According to the critics, E alludes without offense to a matzevah, J never. Eisenstein shows a number of places where the so-called J author DOES refer to such stone pillars (e.g., Gen. 28:18, 35:20, etc.) which were used for memorials and oil libations.
Before discussing the traditional meaning of the divine names, he mentions Prof. Erdman of Leiden who withdrew from the Graff-Wellhausen school because the divine names were meaningless with regards to authorship. "So the conflict among critics goes merrily along".
Then the discussion of divine names, which is based on the mission or attribute of God represented (Elohim is God as manifested in nature, and can also refer to judges or mighty and powerful men; attribute of judgment. YHVH is the attribute of grace; it is the only name associated with sacrifices. Elohim with YHVH is tiferet - justice tempered with mercy. And so forth.)

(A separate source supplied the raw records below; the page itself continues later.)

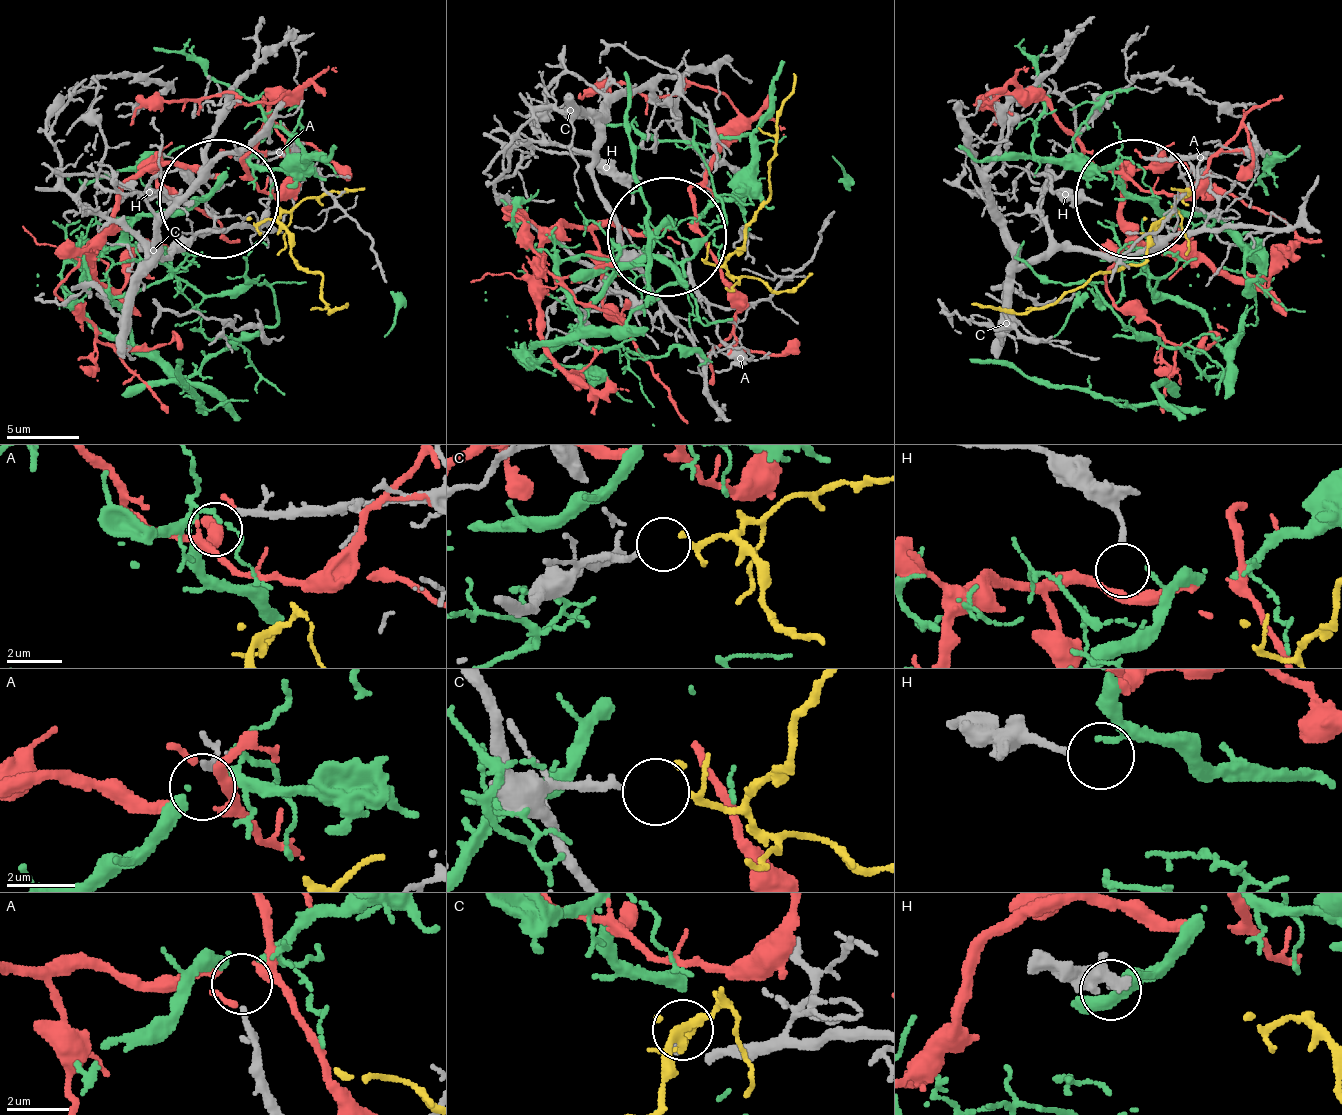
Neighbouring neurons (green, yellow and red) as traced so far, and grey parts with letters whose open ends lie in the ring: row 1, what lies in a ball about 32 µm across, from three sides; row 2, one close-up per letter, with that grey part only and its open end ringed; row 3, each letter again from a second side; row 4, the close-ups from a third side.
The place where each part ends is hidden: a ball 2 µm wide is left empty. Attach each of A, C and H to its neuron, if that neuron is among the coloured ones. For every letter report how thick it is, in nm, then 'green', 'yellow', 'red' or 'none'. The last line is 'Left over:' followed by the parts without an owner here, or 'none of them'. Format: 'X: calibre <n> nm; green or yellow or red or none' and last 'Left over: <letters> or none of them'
A: calibre 140 nm; green
C: calibre 240 nm; yellow
H: calibre 180 nm; none
Left over: H

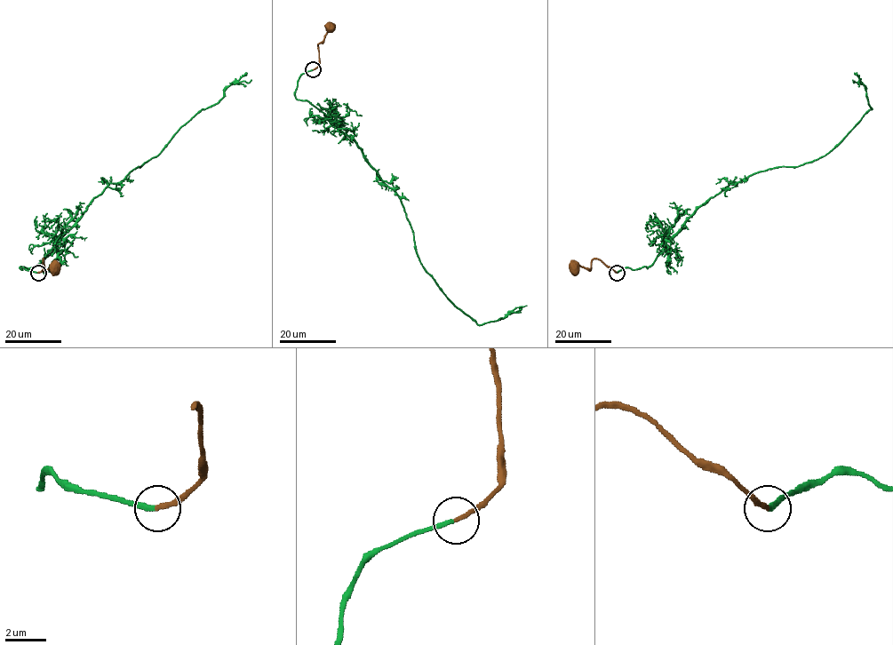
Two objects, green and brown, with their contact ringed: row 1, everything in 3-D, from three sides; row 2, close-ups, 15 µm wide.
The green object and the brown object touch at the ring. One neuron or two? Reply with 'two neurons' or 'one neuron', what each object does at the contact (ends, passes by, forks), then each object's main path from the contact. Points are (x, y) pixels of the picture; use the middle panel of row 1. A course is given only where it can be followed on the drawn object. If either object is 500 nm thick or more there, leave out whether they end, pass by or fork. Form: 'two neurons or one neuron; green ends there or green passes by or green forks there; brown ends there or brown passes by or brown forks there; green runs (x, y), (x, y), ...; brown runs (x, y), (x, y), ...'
one neuron; green ends there; brown ends there; green runs (313, 69), (299, 76), (296, 98), (354, 141), (395, 193), (438, 286), (478, 324), (526, 306); brown runs (313, 69), (319, 65), (317, 43), (330, 28)

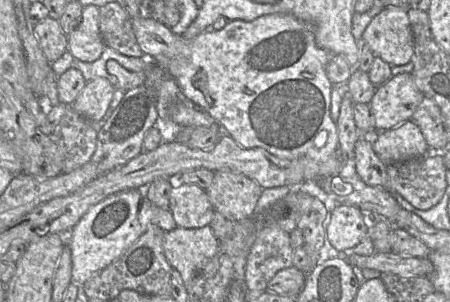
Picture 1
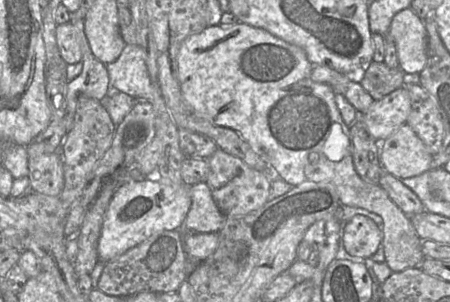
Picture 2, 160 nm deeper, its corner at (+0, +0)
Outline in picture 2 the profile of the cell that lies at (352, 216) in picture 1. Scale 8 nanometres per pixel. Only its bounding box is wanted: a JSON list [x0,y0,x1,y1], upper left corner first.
[341,215,382,260]

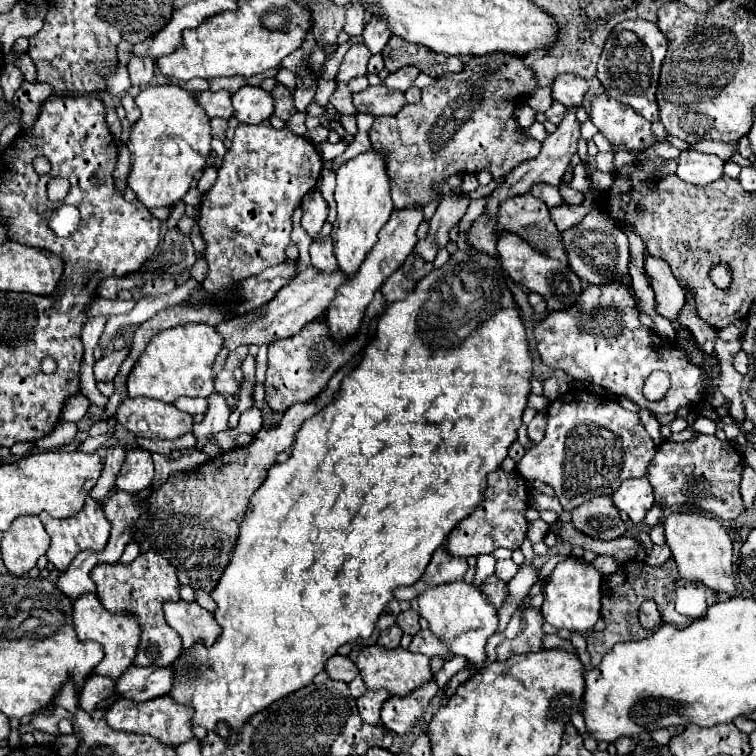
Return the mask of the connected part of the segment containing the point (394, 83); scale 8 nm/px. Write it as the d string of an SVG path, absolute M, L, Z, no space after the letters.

The suffix YH is used only once in a proper name in the Torah - Moriah (Gen. 22:2) - but 107 times in other biblical books. Some names ending in EL were changed to YH (e.g., Uzziel to Uzziah), showing that the spelling was changed after the era of Torah. This nullifies the theory that some parts of the Torah were composed at the same time as the Books of Prophets.
Finally, anthropomorphism. Torah uses human attributes in its descriptions of God because that is due to the lower state of civilization among the Israelites in the Wilderness. The prophets utilized anthropomorphism "because of custom", but in a lesser degree. They were eventually eliminated during the Second Commonwealth. This disproves the notion that Torah was written in a later time.